Sempere apunta que «el rey Felipe tenía que haber volado en la Tamiz porque eran los aviones que llegaron en 1987, pero estos aviones chilenos dieron un montón de problemas y dos profesores murieron porque se les gripó el motor. La calidad de los mecánicos de la base hizo posible una mejora total del avión».

Fue sin embargo con el C-101 cuando «el índice de accidentes baja a uno cada 10 años». Pilotos y expertos destacan la versatilidad de este avión español, que se emplea para la enseñanza de vuelo básico y también para las acrobacias de la Patrulla Águila. «Estamos al nivel de las principales fuerzas aéreas del mundo en formación», destaca el piloto Rubén Pérez, quien evoca las misiones en Los Balcanes, Libia, Lituania o Afganistán en las que han participado pilotos de la AGA.

Con el popular Mirlo, el escuadrón puntero del Ejército del Aire realizó el vuelo ‘Águila Polar’ a través de Islandia, Groenlandia y Canadá.
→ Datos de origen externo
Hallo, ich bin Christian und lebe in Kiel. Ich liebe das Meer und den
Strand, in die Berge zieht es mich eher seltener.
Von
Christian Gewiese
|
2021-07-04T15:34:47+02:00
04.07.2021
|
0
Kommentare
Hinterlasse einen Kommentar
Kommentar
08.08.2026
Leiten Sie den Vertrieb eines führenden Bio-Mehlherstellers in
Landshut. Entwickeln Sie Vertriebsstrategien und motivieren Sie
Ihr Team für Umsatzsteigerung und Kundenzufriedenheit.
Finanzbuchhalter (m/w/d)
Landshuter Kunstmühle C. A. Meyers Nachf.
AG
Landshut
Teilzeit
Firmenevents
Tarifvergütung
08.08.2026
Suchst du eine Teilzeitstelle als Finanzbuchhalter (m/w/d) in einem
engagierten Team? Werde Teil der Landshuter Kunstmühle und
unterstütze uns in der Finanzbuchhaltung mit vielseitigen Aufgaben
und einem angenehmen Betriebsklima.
El vuelo más complejo que se ha organizado desde la AGA tuvo un final abrupto; los pilotos se encontraron un huracán en EE UU y tuvieron que dar la vuelta tras superar todas las paradas. No lo hubieran podido ni imaginar los pilotos de los años cincuenta, que como viaje de fin de curso se elevaban en sus Búcker para dar la vuelta a España como máximo reto en el aire.